** BEGIN EXTRACT **

I sat down to do a bit of diary writing -- the pen kind, not this version --

I saw about a 100 feet away in the road a kid kicking a tennis ball against

one of the neighbor's fences. This brought immediately back to mind

something my parents would probably long to forget, the fact that I spent

the better part of my youth with a tennis ball in hand, though usually it

was tossing it somewhere instead of kicking it (despite a mostly lifelong

love for soccer, I hadn't advanced that far). I have vivid memories from

throughout my years -- from grade school up through high school -- of

walking along the street bouncing a small ball, throwing one in gym class,

bouncing it against my schools' outside walls during lunchtime recess, and

most memorably constantly throwing them against my family's front steps and

garage door (one of the reasons my parents would probably prefer to not be

reminded of this -- what must have been an incessant series of banging

noises -- the other being the fact that I must have gone through several

hundred balls: or mountains of "yellow fuzz," as Coach Duke Snyder would



While this is perhaps a seemingly inconsequential side note, suffice it to

say that it was significant to me for two reasons. First, as we should see

further in this report, it started to bring back for me aspects of my life

that preceded my college and working years, the latter of which to date had

been the most influential connections toward my visit here. And second, it

provided for me a very tangible way to connect between my American,

increasingly grey-haired, English-speaking background and the simple fun

game of a 15-year old kid whose first language is Xhosa. We had a common

bond. And so for just a moment I got out of my "box," and went and grabbed

my Lotto soccer flats (making me glad I had brought them as my second pair

of shoes) and my orange nerf Nike NYC mini-basketball (the award for getting

to the finals, I think, of the 3v3 Nike NYC tourney back in around '95 --

all praise due to my potnahs in the Brooklyn champion crew of EZ-Lee,

Sake-One, and Dex, the 3 of whom had really gotten us that far). And I went

out into the road and kicked my ball to Dumisane. We ended up spending

about 90 minutes kicking a ball back and forth, and talking. I doubt he'll

ever make South Africa's Premier Soccer League, much less the Columbus Crew

(which he's not only heard of but apparently roots for, because Doctor

Khumalo played for them!), because he has a weak left foot... but hey, it

made for good conversation. In that light, I must say that I have gotten

many inquisitive looks over the past several weeks by people who wonder why

this guy is walking along the street, bouncing or kicking this orange ball

in front of him -- but you know, it keeps me occupied.

** END EXTRACT **

== SHORT TASK A ==
Answer these questions about the passage:
(i) About how far away was the kid kicking the tennis ball against the fence?
(ii) What is the first language of the 15-year-old kid?
(iii) About how long did the writer and Dumisane spend kicking a ball back and forth?
== SHORT TASK B ==
Return, word for word, the part of the passage that opens with the words containing "made for good" and closes with "keeps me occupied.".

** BEGIN INFORMATION PROVIDED **

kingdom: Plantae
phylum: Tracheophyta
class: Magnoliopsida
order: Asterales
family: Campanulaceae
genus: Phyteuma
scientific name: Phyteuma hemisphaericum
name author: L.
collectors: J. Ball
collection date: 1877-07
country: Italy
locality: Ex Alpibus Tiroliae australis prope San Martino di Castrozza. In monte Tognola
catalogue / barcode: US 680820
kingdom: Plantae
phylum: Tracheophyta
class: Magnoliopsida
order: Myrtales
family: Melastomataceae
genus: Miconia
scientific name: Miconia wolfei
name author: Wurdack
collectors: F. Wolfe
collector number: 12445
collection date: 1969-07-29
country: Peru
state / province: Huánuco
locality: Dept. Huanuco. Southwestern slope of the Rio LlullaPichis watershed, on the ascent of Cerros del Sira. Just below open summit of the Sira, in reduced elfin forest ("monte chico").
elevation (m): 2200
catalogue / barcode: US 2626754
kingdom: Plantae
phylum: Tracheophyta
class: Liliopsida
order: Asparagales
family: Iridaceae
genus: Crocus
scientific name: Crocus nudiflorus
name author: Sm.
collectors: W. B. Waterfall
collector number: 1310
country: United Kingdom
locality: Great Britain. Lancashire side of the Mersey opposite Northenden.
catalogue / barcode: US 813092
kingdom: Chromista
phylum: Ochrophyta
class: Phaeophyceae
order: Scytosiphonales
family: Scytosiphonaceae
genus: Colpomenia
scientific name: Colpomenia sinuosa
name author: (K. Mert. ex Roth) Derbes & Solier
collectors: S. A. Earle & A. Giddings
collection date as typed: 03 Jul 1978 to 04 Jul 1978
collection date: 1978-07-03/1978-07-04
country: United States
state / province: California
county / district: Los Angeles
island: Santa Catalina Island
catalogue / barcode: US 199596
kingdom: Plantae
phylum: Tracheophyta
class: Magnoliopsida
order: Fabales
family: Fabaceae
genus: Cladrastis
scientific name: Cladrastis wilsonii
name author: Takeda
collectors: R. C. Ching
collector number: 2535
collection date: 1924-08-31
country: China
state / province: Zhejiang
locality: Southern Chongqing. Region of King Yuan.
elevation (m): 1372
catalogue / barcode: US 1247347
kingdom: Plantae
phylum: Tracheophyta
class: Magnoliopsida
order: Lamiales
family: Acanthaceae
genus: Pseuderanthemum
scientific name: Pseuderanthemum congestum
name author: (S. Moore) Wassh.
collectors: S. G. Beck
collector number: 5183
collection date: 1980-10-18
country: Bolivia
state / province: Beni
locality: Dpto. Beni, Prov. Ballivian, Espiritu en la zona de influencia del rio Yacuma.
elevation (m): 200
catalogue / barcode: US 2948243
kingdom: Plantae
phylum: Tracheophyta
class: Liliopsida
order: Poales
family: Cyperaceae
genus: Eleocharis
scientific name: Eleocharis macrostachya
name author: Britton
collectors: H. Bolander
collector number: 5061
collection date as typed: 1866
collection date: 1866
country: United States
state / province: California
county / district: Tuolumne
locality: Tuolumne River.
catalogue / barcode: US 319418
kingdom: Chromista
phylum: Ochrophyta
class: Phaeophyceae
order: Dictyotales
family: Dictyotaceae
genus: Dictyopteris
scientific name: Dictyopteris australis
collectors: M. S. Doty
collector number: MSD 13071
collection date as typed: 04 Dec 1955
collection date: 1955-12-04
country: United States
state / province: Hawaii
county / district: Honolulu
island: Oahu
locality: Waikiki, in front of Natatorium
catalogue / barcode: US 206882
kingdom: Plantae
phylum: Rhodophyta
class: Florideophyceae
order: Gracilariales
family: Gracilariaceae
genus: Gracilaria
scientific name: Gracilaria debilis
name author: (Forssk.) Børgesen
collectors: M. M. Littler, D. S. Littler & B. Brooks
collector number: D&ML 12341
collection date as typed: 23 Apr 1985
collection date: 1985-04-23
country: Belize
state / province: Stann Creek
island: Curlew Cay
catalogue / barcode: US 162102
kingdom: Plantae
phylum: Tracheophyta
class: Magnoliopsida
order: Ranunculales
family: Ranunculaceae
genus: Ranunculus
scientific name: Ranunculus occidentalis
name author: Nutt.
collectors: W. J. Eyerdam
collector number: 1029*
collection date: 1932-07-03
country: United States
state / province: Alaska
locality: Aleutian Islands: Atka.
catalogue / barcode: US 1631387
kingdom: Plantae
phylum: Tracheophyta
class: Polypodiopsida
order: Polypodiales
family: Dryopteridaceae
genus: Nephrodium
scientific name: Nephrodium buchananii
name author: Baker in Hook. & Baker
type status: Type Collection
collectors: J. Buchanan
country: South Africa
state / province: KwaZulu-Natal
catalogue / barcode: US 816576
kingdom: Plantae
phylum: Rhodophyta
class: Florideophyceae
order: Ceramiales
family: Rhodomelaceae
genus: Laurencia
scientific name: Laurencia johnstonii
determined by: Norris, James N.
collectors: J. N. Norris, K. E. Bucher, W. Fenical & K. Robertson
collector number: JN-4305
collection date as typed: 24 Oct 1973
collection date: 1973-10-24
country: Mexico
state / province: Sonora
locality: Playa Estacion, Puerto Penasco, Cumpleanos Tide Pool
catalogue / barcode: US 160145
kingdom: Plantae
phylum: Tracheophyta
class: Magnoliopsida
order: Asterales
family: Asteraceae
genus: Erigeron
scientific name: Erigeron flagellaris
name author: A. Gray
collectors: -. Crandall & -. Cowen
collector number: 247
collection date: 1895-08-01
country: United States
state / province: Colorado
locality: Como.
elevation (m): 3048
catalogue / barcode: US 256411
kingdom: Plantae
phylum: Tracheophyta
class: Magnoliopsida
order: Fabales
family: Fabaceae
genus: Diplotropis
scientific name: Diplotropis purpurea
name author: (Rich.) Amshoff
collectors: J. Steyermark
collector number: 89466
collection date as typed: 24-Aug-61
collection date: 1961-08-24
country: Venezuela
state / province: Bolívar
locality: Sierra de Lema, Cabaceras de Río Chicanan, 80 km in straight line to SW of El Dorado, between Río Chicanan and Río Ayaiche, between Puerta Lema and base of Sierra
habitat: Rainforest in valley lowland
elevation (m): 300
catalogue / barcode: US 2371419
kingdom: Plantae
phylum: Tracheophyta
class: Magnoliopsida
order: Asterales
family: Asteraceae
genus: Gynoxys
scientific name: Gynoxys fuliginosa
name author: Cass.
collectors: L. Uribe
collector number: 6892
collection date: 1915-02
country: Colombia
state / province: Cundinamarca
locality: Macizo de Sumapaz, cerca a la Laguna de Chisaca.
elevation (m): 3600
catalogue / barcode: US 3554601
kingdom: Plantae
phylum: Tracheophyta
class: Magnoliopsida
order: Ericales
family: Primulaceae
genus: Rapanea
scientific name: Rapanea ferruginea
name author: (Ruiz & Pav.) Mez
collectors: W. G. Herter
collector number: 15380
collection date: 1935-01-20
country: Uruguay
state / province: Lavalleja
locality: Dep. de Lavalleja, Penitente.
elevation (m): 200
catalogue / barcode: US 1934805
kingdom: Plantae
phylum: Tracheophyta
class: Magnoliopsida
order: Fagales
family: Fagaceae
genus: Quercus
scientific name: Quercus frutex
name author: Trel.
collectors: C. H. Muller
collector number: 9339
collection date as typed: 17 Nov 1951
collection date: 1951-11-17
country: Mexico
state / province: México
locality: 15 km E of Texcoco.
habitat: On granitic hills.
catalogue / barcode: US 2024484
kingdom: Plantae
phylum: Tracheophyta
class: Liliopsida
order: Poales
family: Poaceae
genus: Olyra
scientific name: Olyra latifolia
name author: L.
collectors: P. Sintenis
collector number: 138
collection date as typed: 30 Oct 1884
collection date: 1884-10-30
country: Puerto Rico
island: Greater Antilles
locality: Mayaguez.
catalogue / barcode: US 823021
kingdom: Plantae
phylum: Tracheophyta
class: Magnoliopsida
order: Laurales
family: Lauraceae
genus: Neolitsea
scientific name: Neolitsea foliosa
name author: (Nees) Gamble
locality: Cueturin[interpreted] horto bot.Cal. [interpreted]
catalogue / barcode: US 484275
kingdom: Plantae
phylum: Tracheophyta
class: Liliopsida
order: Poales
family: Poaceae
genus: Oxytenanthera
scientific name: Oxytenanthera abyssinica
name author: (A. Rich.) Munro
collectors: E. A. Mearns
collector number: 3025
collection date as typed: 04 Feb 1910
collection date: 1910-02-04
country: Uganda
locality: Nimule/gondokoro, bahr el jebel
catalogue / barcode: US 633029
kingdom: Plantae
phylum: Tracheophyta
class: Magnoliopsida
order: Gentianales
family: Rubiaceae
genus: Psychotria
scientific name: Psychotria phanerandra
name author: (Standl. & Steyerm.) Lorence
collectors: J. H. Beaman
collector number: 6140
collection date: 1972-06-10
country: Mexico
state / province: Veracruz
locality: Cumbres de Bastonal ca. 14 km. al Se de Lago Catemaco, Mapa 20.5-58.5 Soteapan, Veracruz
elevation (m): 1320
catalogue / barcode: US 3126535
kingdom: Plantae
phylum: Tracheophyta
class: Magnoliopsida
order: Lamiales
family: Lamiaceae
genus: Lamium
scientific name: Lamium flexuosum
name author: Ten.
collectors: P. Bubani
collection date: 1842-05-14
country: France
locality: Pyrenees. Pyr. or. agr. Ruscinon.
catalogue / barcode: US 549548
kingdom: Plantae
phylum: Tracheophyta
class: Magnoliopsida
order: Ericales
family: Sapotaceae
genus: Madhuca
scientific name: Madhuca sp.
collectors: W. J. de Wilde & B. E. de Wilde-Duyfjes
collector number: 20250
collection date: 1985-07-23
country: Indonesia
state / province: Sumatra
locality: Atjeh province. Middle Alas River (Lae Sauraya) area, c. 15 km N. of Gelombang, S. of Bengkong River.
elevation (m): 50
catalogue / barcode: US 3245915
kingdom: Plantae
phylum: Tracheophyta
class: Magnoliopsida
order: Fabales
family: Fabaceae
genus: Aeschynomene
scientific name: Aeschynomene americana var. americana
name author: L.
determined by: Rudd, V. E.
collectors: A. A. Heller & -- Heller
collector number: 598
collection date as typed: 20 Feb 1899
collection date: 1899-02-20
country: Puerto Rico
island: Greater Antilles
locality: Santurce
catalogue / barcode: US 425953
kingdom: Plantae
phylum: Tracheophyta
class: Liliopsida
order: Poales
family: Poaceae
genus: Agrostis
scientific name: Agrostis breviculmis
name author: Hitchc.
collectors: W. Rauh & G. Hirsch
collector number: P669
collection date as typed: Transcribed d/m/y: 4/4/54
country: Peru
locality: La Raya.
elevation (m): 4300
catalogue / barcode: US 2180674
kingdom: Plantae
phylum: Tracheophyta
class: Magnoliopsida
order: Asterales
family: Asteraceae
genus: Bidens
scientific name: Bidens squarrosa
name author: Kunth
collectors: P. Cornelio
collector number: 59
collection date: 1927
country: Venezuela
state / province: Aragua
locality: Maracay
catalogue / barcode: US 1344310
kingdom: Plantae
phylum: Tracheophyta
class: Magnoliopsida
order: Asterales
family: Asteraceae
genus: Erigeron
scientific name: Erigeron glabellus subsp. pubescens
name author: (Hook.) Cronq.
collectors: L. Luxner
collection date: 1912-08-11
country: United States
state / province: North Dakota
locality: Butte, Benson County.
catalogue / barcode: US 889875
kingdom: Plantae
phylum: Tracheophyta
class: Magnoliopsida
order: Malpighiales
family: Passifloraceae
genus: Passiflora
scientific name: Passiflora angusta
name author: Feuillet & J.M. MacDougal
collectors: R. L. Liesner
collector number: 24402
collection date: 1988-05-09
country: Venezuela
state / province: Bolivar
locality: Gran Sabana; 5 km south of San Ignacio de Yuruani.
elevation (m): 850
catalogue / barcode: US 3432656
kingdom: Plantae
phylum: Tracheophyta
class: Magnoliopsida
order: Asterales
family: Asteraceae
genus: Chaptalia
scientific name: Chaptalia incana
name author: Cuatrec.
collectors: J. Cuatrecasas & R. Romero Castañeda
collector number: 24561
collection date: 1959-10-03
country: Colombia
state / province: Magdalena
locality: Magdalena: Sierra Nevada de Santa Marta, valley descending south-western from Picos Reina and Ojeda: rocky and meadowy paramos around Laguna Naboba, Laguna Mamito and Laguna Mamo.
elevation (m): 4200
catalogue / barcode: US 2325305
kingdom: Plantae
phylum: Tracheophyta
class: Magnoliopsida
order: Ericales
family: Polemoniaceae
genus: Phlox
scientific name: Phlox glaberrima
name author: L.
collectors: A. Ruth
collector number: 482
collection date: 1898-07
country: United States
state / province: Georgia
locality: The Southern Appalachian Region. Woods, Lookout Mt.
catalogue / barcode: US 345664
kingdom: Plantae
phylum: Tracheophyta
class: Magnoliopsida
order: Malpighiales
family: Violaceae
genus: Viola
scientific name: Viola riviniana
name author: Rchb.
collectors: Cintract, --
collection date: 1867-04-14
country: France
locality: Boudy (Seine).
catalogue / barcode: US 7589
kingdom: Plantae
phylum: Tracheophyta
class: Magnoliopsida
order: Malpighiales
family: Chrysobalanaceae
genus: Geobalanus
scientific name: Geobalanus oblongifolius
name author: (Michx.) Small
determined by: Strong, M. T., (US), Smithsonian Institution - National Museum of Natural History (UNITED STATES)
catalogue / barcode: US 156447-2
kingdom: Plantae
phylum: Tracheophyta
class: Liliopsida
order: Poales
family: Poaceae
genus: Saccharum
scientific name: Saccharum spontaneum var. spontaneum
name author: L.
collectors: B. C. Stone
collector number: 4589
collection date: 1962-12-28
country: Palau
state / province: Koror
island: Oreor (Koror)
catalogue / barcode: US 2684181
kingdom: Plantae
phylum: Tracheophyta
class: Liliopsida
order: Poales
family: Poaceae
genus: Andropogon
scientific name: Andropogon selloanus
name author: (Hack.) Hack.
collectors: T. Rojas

** END INFORMATION PROVIDED **

== CORRECT OUTPUT A ==
(i) About 100 feet.
(ii) Xhosa.
(iii) About 90 minutes.

== CORRECT OUTPUT B ==
made for good conversation. In that light, I must say that I have gotten

many inquisitive looks over the past several weeks by people who wonder why

this guy is walking along the street, bouncing or kicking this orange ball

in front of him -- but you know, it keeps me occupied.